Wherever "Vaassen" appears in a line of the listing, that line should be returned.
================================
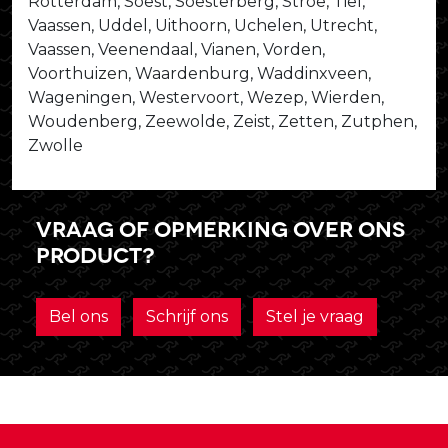
Rotterdam, Soest, Soesterberg, Stroe, Tiel,
Vaassen, Uddel, Uithoorn, Uchelen, Utrecht,
Vaassen, Veenendaal, Vianen, Vorden,
Voorthuizen, Waardenburg, Waddinxveen,
Wageningen, Westervoort, Wezep, Wierden,
Woudenberg, Zeewolde, Zeist, Zetten, Zutphen,
Zwolle
Vraag of opmerking over ons
product?
Bel ons
Schrijf ons
Stel je vraag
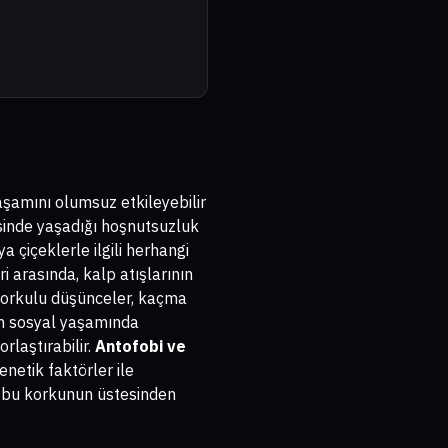
yaşamını olumsuz etkileyebilir
kisinde yaşadığı hoşnutsuzluk
ya çiçeklerle ilgili herhangi
i arasında, kalp atışlarının
a korkulu düşünceler, kaçma
in sosyal yaşamında
rlaştırabilir.
Antofobi ve
netik faktörler ile
ve bu korkunun üstesinden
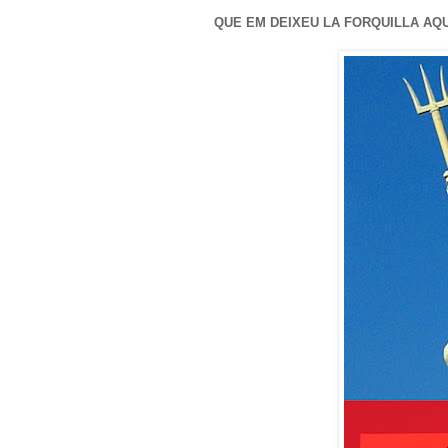
QUE EM DEIXEU LA FORQUILLA AQ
================================
(EXERCISE OUTPUT)
Vaassen, Uddel, Uithoorn, Uchelen, Utrecht,
Vaassen, Veenendaal, Vianen, Vorden,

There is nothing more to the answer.